Übelkeit, Schwindelgefühle, Ohnmachten, „alles Krankheiten, die man nicht sehen kann“, sagen die Landarbeiter, die für die Kartoffelernte den doppelten Lohn erhalten, „Sarggeld“, wie sie es nennen. Das Unsichtbare an der Gefahr ist es, das den Chronisten vor die Schwierigkeit stellt, etwas zeigen zu müssen, ohne es unmittelbar abbilden zu können. Daß Gerd Ruge in seiner Stellung als Korrespondent neben der Alltagsroutine vielleicht nicht genug Zeit blieb, um nach geeigneten Bildern zu suchen, ist zu verzeihen.

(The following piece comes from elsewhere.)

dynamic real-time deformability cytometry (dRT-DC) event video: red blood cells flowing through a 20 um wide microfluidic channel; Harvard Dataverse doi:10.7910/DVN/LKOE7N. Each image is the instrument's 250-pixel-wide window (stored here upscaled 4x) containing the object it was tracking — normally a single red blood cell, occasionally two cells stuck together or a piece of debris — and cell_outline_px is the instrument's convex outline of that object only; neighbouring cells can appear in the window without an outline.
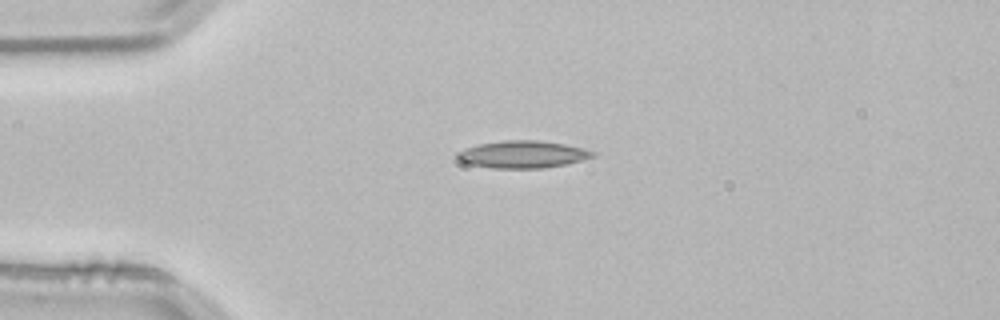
{"species": "common noctule bat (a hibernating species)", "species_latin": "Nyctalus noctula", "temperature_condition": "room temperature", "stored_images_in_passage": 41, "camera_frame_rate_fps": 3000, "um_per_image_px": 0.085, "animal": {"sex": "male", "body_mass_g": 21.5, "forearm_length_mm": 52.0}, "frame": {"image": 1, "passage_image": 1, "time_ms": 0.0, "image_size_px": [1000, 320], "cell_outline_px": [[596, 156], [564, 164], [540, 168], [492, 168], [468, 164], [460, 160], [456, 156], [456, 152], [464, 148], [480, 144], [504, 140], [540, 140], [564, 144], [584, 148], [596, 152]], "centroid_in_image_um": [44.41, 13.11], "position_along_channel_um": 40.6, "area_um2": 21.44}}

Doch der Griff zum Geigerzähler, der uns mittelbar mitteilen soll, wie gefährlich das Leben in der Todeszone von Tschernobyl auch vier Jahre nach der Katastrophe ist, kommt zu vorschnell. Gerd Ruge läßt sich und dem Zuschauer keine Atempause, um die Bedeutung der Eindrücke zu erfassen, die er während seiner Reise durch die verstrahlten Gebiete gesammelt hat. Hastig eilt er mit dem Dosimeter von Ort zu Ort und glaubt, allein über die Quantität Entsetzen zu erzeugen. Das Gegenteil tritt ein. Die Zahl, die auf der Digitalanzeige erscheint, bleibt nur eine Zahl mathematische Einheit für die Folgen des Super-GAUs. Das rosige Schwein auf dem Weg zum Metzger bleibt ein Stück Schlachtvieh, auch wenn der beschwörende Kommentar von überschrittenen Grenzwerten spricht. Radioaktivität ist unsichtbar. Sie bleibt es, wenn man sich allein auf Meßgeräte verläßt und auf Köpfe, aber nicht die Bilder zum Sprechen bringt.